When teams forget about environment isolation, the same handful of symptoms appear. Recognizing them early saves a lot of support time.

  • Feedback exists in one environment but not another, and a reviewer thinks the item was deleted.
  • The widget is enabled in staging but unavailable in production, and the team thinks Lens is broken.
  • A reviewer leaves feedback in production by accident when they meant to review staging, and the item ends up in front of the wrong audience.
  • An export taken from staging is assumed to represent production state.
  • A status change in one environment is expected to “carry over” to the same logical issue in another environment. It does not.

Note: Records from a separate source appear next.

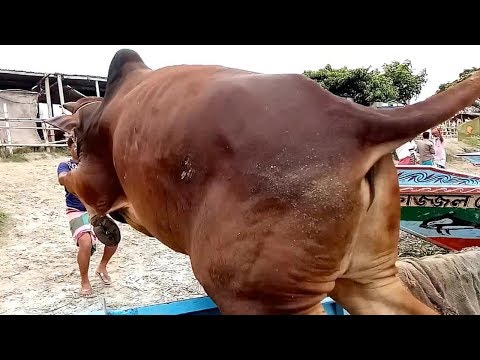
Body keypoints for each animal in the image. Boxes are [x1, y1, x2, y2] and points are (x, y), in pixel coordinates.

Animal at [46, 49, 480, 314]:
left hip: (255, 295)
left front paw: (105, 225)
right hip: (367, 277)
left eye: (71, 141)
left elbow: (79, 188)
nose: (67, 145)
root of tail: (357, 119)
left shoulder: (96, 177)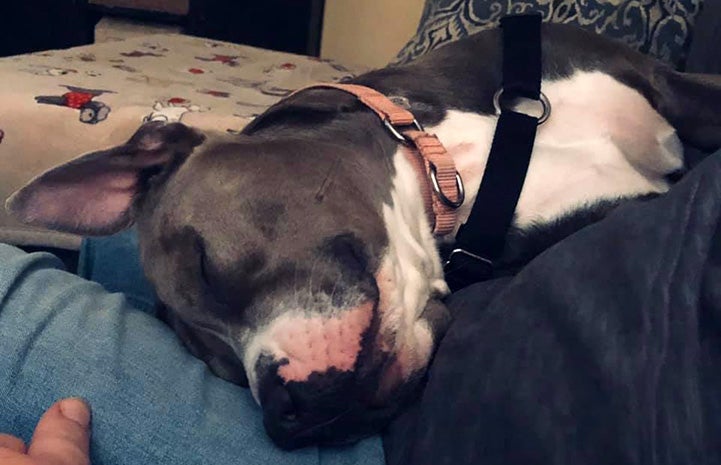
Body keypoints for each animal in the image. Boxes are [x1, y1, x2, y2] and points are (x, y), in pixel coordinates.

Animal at [5, 22, 720, 450]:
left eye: (206, 265)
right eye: (220, 369)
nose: (288, 415)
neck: (451, 159)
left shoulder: (673, 86)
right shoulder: (605, 206)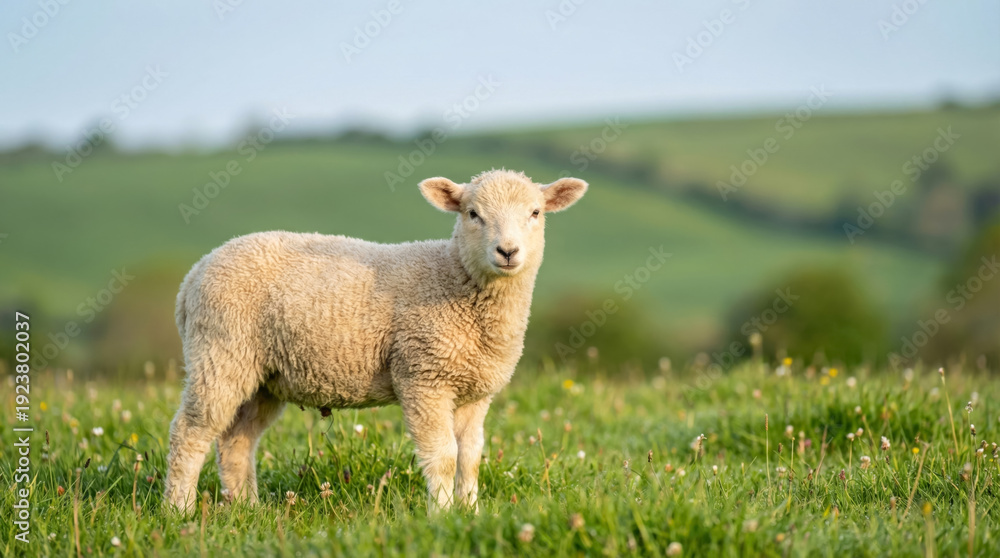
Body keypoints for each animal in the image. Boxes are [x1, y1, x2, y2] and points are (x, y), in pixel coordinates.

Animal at [163, 169, 588, 514]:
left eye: (536, 213)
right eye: (472, 214)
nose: (508, 251)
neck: (454, 279)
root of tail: (193, 276)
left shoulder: (474, 391)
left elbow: (470, 457)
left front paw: (470, 512)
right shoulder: (422, 377)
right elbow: (443, 456)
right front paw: (443, 515)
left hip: (262, 375)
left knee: (237, 440)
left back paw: (248, 508)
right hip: (220, 351)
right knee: (190, 432)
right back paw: (179, 510)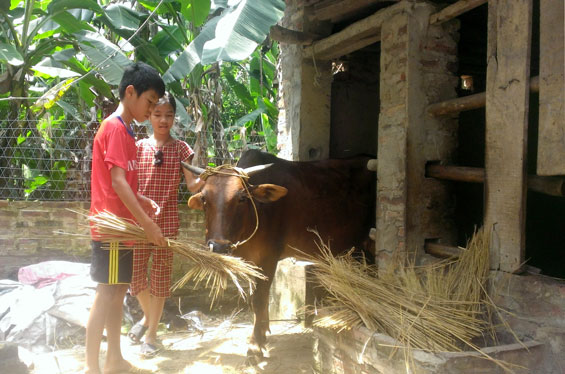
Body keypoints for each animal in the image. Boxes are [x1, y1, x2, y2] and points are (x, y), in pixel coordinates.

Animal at [182, 148, 374, 356]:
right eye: (204, 198)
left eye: (242, 198)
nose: (218, 247)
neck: (255, 213)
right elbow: (257, 300)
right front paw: (263, 331)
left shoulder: (269, 258)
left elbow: (259, 299)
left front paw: (255, 345)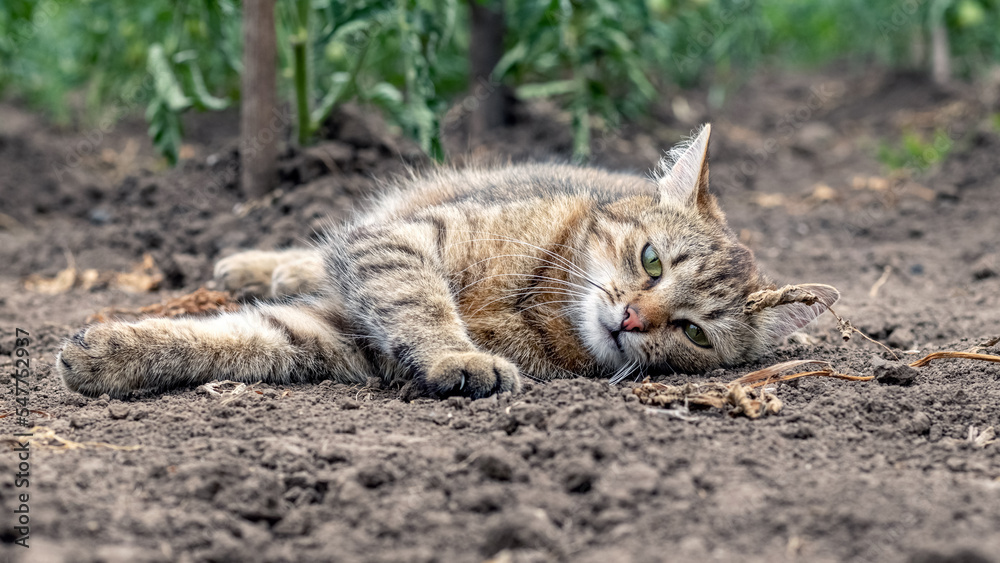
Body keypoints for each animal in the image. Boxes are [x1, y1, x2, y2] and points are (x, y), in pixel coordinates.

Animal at [54, 125, 836, 400]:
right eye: (650, 261)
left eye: (695, 333)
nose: (636, 319)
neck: (539, 303)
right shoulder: (405, 245)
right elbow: (417, 299)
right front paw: (456, 353)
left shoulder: (331, 337)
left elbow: (238, 340)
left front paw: (116, 353)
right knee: (336, 240)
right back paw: (261, 263)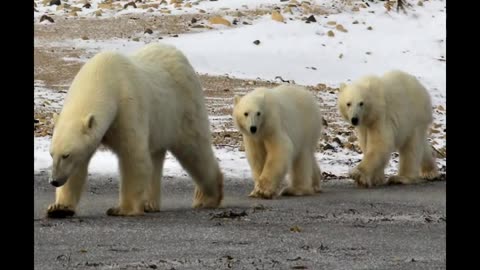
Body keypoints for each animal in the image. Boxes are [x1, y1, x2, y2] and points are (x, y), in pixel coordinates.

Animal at [47, 43, 223, 218]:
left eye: (66, 155)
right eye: (52, 154)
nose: (54, 181)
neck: (103, 78)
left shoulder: (127, 105)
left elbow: (133, 156)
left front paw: (122, 209)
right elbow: (78, 167)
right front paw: (59, 208)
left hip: (183, 108)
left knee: (194, 150)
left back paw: (207, 198)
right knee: (156, 156)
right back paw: (149, 204)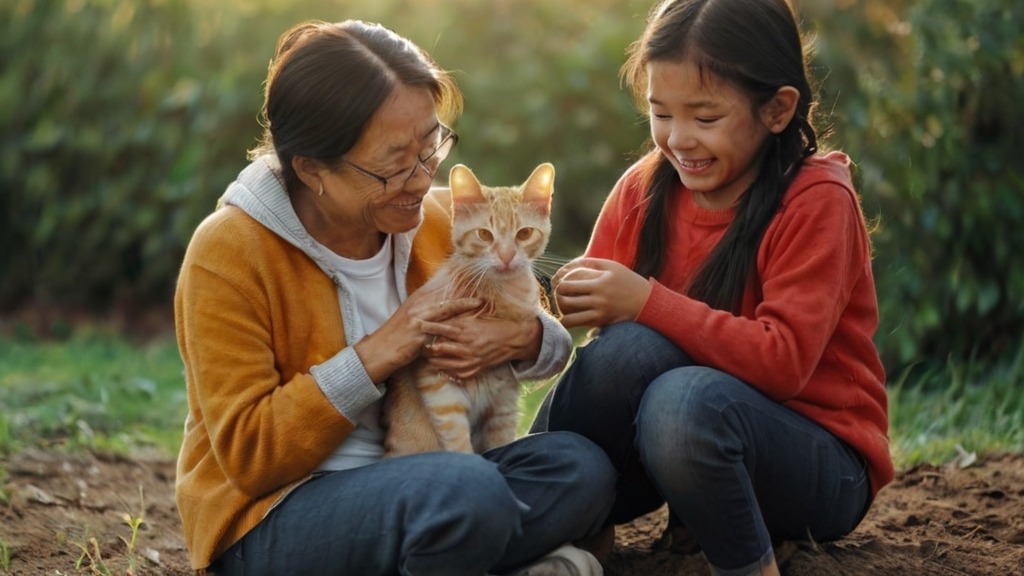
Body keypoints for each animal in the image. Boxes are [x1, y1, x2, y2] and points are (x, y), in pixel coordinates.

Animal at [385, 163, 561, 455]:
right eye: (484, 235)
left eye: (524, 234)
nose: (506, 256)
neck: (503, 293)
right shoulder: (439, 383)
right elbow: (459, 443)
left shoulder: (504, 400)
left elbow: (501, 443)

Use the following habits to keep environment confusion out of your review sessions.

  1. Name the environment before each review session. Say “we are reviewing staging” out loud before opening the inbox. This catches a surprising number of mistakes.

  2. Confirm the dashboard header matches. The TMXIO header shows the active environment. If it does not match what your team just agreed on, switch before doing anything else.

  3. Filter the inbox by environment. Even though items are already scoped, applying the environment filter explicitly makes it obvious in screenshots and shared links.

  4. When something looks wrong, switch environments first. Before opening a support escalation, switch to a different environment. The item is usually there.

  • Your team can explain which environment any given feedback item belongs to without checking.
  • Review sessions stay tied to one intentional environment from start to finish.
  • “Missing feedback” reports drop to near zero, because reviewers know to check environment first.
  • Exports, escalations, and status changes all carry the right environment context.